Great news - millions to live to 100 - but on what?

 This seems to have by-passed our pension and retirement planning.
 Who will pay so many people not to work for 30+ years?
 Just saving more will not ensure good future income, it's only a start.
 We must rethink retirement - not stopping work, but staying on part-time.
  
 The Department for Work and Pensions has just released figures highlighting yet again the fantastic news that so many of us can expect to live much longer lives. One in three girls and one in four boys born today will live to 100! All the money we have spent on medical advances, healthcare and improving lifestyles is having brilliant results.
 But this great news seems to have by-passed our pensions and retirement system. The same old attitudes to working lives are hampering proper preparations for older ages. The DWP says that living longer means we must all save more - but that will simply not be enough to ensure decent later life lifestyles.
 With high debt levels and rising living costs, just expecting people to save enough for a traditional pension and retirement will not work. Once student debts are repaid, workers who retire in their sixties might have been able to save for about 30 years but that will not fund a decent income for another 30 years later on.
 We must rethink retirement too, which actually means rethinking our whole life plan. At the moment, we expect to study when young, then work full-time and then retire, stopping work in later life to enjoy leisure, travel and rest. However, many who suddenly stop working altogether find they cannot afford the lifestyle they want because their pension savings have not delivered the promised income levels.
 The traditional concept of pension income is money that older people receive when they stop work. In other words, pensions pay people not to work. Where will this money come from? If people stop work altogether, that money must come either from the state (in other words from people who are still working and pay taxes or national insurance) or from individuals' own resources - their own pensions, savings and other assets. As more and more older people live longer, working taxpayers will struggle to keep paying those who have stopped. It does not need to be like this.
 There is a whole new phase of life waiting for future generations (and for today's workers too). Instead of just the three phases we have now - studying, working, retiring - we can add a fourth phase. Studying, working full-time, working reduced time, retiring.
 Working reduced hours is a phase of life that can bring tremendous benefits. I call this 'bonus years' where people can be working perhaps 2 or 3 days a week, having 4 or 5 days a week free, adjusting working hours to their capabilities, preferences and needs as they get older. This would mean more money coming into the economy and more money for older generations to spend to give them better lifestyles.
 Of course employers will have to change their attitudes too. This is starting to happen and the abolition of the Default Retirement Age is an excellent first step, but far more is needed.
 These changes cannot happen overnight - it will take time to plan for them and employers as well as individuals will need help in seeing the opportunities offered by flexible working in later life.

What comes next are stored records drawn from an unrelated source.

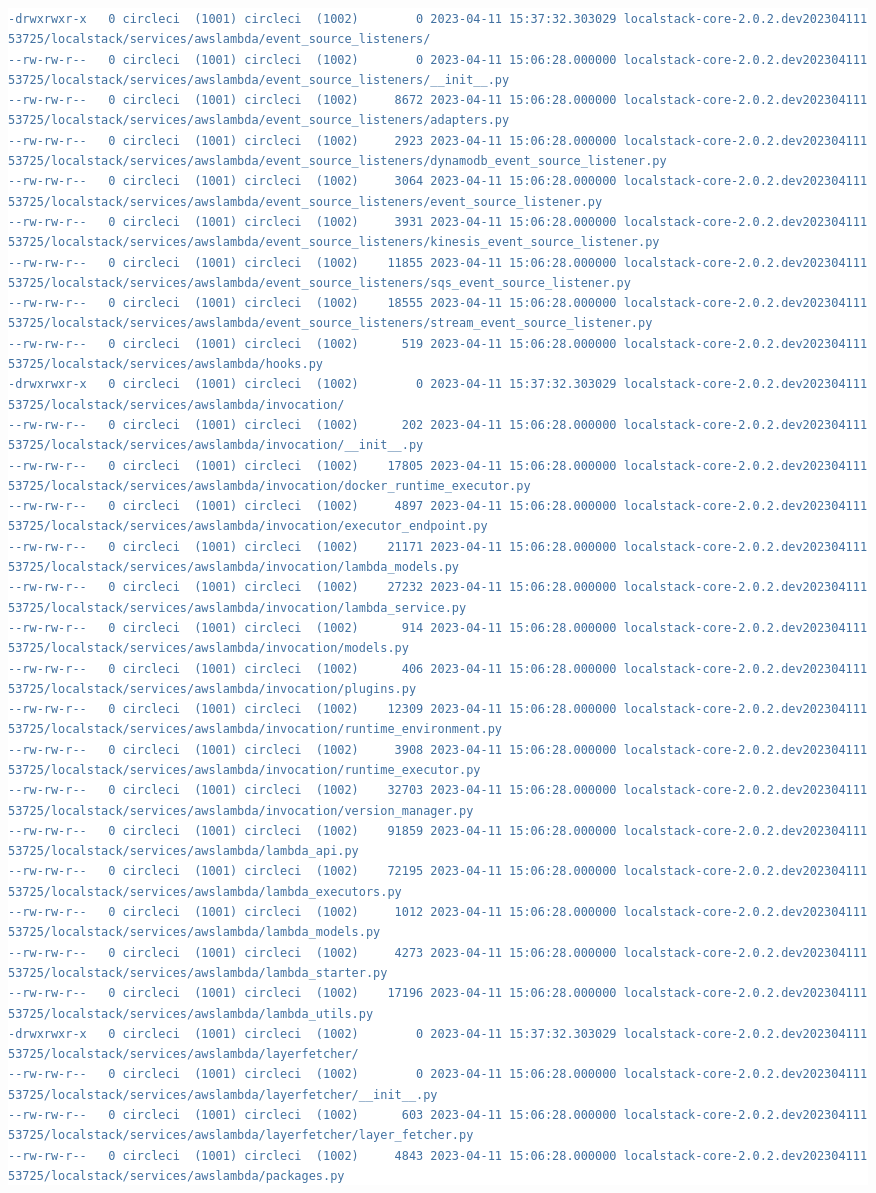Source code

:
 ```diff
-drwxrwxr-x   0 circleci  (1001) circleci  (1002)        0 2023-04-11 15:37:32.303029 localstack-core-2.0.2.dev20230411153725/localstack/services/awslambda/event_source_listeners/
--rw-rw-r--   0 circleci  (1001) circleci  (1002)        0 2023-04-11 15:06:28.000000 localstack-core-2.0.2.dev20230411153725/localstack/services/awslambda/event_source_listeners/__init__.py
--rw-rw-r--   0 circleci  (1001) circleci  (1002)     8672 2023-04-11 15:06:28.000000 localstack-core-2.0.2.dev20230411153725/localstack/services/awslambda/event_source_listeners/adapters.py
--rw-rw-r--   0 circleci  (1001) circleci  (1002)     2923 2023-04-11 15:06:28.000000 localstack-core-2.0.2.dev20230411153725/localstack/services/awslambda/event_source_listeners/dynamodb_event_source_listener.py
--rw-rw-r--   0 circleci  (1001) circleci  (1002)     3064 2023-04-11 15:06:28.000000 localstack-core-2.0.2.dev20230411153725/localstack/services/awslambda/event_source_listeners/event_source_listener.py
--rw-rw-r--   0 circleci  (1001) circleci  (1002)     3931 2023-04-11 15:06:28.000000 localstack-core-2.0.2.dev20230411153725/localstack/services/awslambda/event_source_listeners/kinesis_event_source_listener.py
--rw-rw-r--   0 circleci  (1001) circleci  (1002)    11855 2023-04-11 15:06:28.000000 localstack-core-2.0.2.dev20230411153725/localstack/services/awslambda/event_source_listeners/sqs_event_source_listener.py
--rw-rw-r--   0 circleci  (1001) circleci  (1002)    18555 2023-04-11 15:06:28.000000 localstack-core-2.0.2.dev20230411153725/localstack/services/awslambda/event_source_listeners/stream_event_source_listener.py
--rw-rw-r--   0 circleci  (1001) circleci  (1002)      519 2023-04-11 15:06:28.000000 localstack-core-2.0.2.dev20230411153725/localstack/services/awslambda/hooks.py
-drwxrwxr-x   0 circleci  (1001) circleci  (1002)        0 2023-04-11 15:37:32.303029 localstack-core-2.0.2.dev20230411153725/localstack/services/awslambda/invocation/
--rw-rw-r--   0 circleci  (1001) circleci  (1002)      202 2023-04-11 15:06:28.000000 localstack-core-2.0.2.dev20230411153725/localstack/services/awslambda/invocation/__init__.py
--rw-rw-r--   0 circleci  (1001) circleci  (1002)    17805 2023-04-11 15:06:28.000000 localstack-core-2.0.2.dev20230411153725/localstack/services/awslambda/invocation/docker_runtime_executor.py
--rw-rw-r--   0 circleci  (1001) circleci  (1002)     4897 2023-04-11 15:06:28.000000 localstack-core-2.0.2.dev20230411153725/localstack/services/awslambda/invocation/executor_endpoint.py
--rw-rw-r--   0 circleci  (1001) circleci  (1002)    21171 2023-04-11 15:06:28.000000 localstack-core-2.0.2.dev20230411153725/localstack/services/awslambda/invocation/lambda_models.py
--rw-rw-r--   0 circleci  (1001) circleci  (1002)    27232 2023-04-11 15:06:28.000000 localstack-core-2.0.2.dev20230411153725/localstack/services/awslambda/invocation/lambda_service.py
--rw-rw-r--   0 circleci  (1001) circleci  (1002)      914 2023-04-11 15:06:28.000000 localstack-core-2.0.2.dev20230411153725/localstack/services/awslambda/invocation/models.py
--rw-rw-r--   0 circleci  (1001) circleci  (1002)      406 2023-04-11 15:06:28.000000 localstack-core-2.0.2.dev20230411153725/localstack/services/awslambda/invocation/plugins.py
--rw-rw-r--   0 circleci  (1001) circleci  (1002)    12309 2023-04-11 15:06:28.000000 localstack-core-2.0.2.dev20230411153725/localstack/services/awslambda/invocation/runtime_environment.py
--rw-rw-r--   0 circleci  (1001) circleci  (1002)     3908 2023-04-11 15:06:28.000000 localstack-core-2.0.2.dev20230411153725/localstack/services/awslambda/invocation/runtime_executor.py
--rw-rw-r--   0 circleci  (1001) circleci  (1002)    32703 2023-04-11 15:06:28.000000 localstack-core-2.0.2.dev20230411153725/localstack/services/awslambda/invocation/version_manager.py
--rw-rw-r--   0 circleci  (1001) circleci  (1002)    91859 2023-04-11 15:06:28.000000 localstack-core-2.0.2.dev20230411153725/localstack/services/awslambda/lambda_api.py
--rw-rw-r--   0 circleci  (1001) circleci  (1002)    72195 2023-04-11 15:06:28.000000 localstack-core-2.0.2.dev20230411153725/localstack/services/awslambda/lambda_executors.py
--rw-rw-r--   0 circleci  (1001) circleci  (1002)     1012 2023-04-11 15:06:28.000000 localstack-core-2.0.2.dev20230411153725/localstack/services/awslambda/lambda_models.py
--rw-rw-r--   0 circleci  (1001) circleci  (1002)     4273 2023-04-11 15:06:28.000000 localstack-core-2.0.2.dev20230411153725/localstack/services/awslambda/lambda_starter.py
--rw-rw-r--   0 circleci  (1001) circleci  (1002)    17196 2023-04-11 15:06:28.000000 localstack-core-2.0.2.dev20230411153725/localstack/services/awslambda/lambda_utils.py
-drwxrwxr-x   0 circleci  (1001) circleci  (1002)        0 2023-04-11 15:37:32.303029 localstack-core-2.0.2.dev20230411153725/localstack/services/awslambda/layerfetcher/
--rw-rw-r--   0 circleci  (1001) circleci  (1002)        0 2023-04-11 15:06:28.000000 localstack-core-2.0.2.dev20230411153725/localstack/services/awslambda/layerfetcher/__init__.py
--rw-rw-r--   0 circleci  (1001) circleci  (1002)      603 2023-04-11 15:06:28.000000 localstack-core-2.0.2.dev20230411153725/localstack/services/awslambda/layerfetcher/layer_fetcher.py
--rw-rw-r--   0 circleci  (1001) circleci  (1002)     4843 2023-04-11 15:06:28.000000 localstack-core-2.0.2.dev20230411153725/localstack/services/awslambda/packages.py
```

 If we don't adjust our lives, then millions will be too poor to afford a decent old age, will not be able to enjoy their later years nor have enough to spend to keep the economy afloat either! People are not old at 60 or 65 any more, but they may not need to work full time - they can work some of the time and give themselves and everyone else a better life.
 We cannot solve this with the same old thinking - a radical new future awaits us, let's embrace it.